NBR officials said people who will fall under the professional category include physicians, lawyers and engineers. The measures will be effective from July 1 this year.
"We have introduced the rule to ensure disclosure of real expenses. It will boost tax receipts," a senior official of NBR said, asking not to be named.
The tax administrator took the step as it found that claims of payments for property rents were not verifiable as the money could be paid to owners in cash.
Taxmen said there was scope of collusion between renters and owners on disclosure of expenses paid as rents. The collusion would lead to concealment of the real amount of rents.
The NBR said rental of any property -- building, apartment, office space, shop and factory -- will fall under the rule.
Taxmen said people with incomes from business and professions will have to show the expenses on rental payments through banks in their tax returns from next year.

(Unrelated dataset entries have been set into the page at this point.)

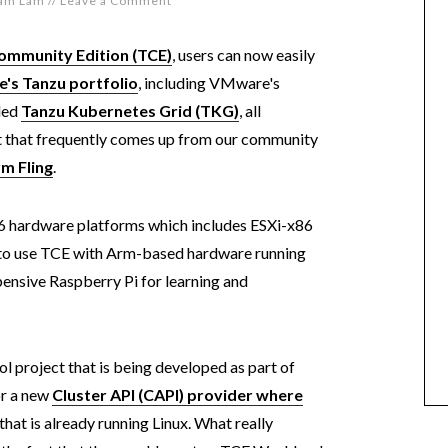
iam Lam
//
Leave a Comment
ommunity Edition (TCE)
, users can now easily
's Tanzu portfolio
, including VMware's
led
Tanzu Kubernetes Grid (TKG)
, all
t that frequently comes up from our community
m Fling
.
86 hardware platforms which includes ESXi-x86
le to use TCE with Arm-based hardware running
pensive Raspberry Pi for learning and
ol project that is being developed as part of
r a new
Cluster API (CAPI) provider where
that is already running Linux. What really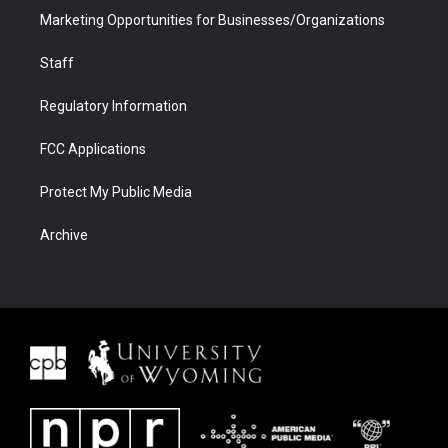
Marketing Opportunities for Businesses/Organizations
Staff
Regulatory Information
FCC Applications
Protect My Public Media
Archive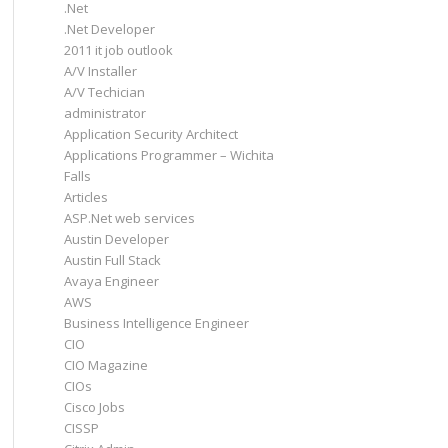
.Net
.Net Developer
2011 it job outlook
A/V Installer
A/V Techician
administrator
Application Security Architect
Applications Programmer – Wichita
Falls
Articles
ASP.Net web services
Austin Developer
Austin Full Stack
Avaya Engineer
AWS
Business Intelligence Engineer
CIO
CIO Magazine
CIOs
Cisco Jobs
CISSP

The NBR also tightened rules for constructing houses through borrowing. The tax authority says it will only allow expenses for interest payments on bank loans taken for building homes. Interest payment expenses on money borrowed from other sources will not be granted as allowable expenses. It means taxpayers will have to pay tax on their claims of interest expenses if the loans are taken from sources other than banks or financial institutions.
The NBR aims to collect a record Tk 57,500 crore via direct taxes in fiscal 2014-15, up 34 percent from Tk 42,915 crore collected a year ago.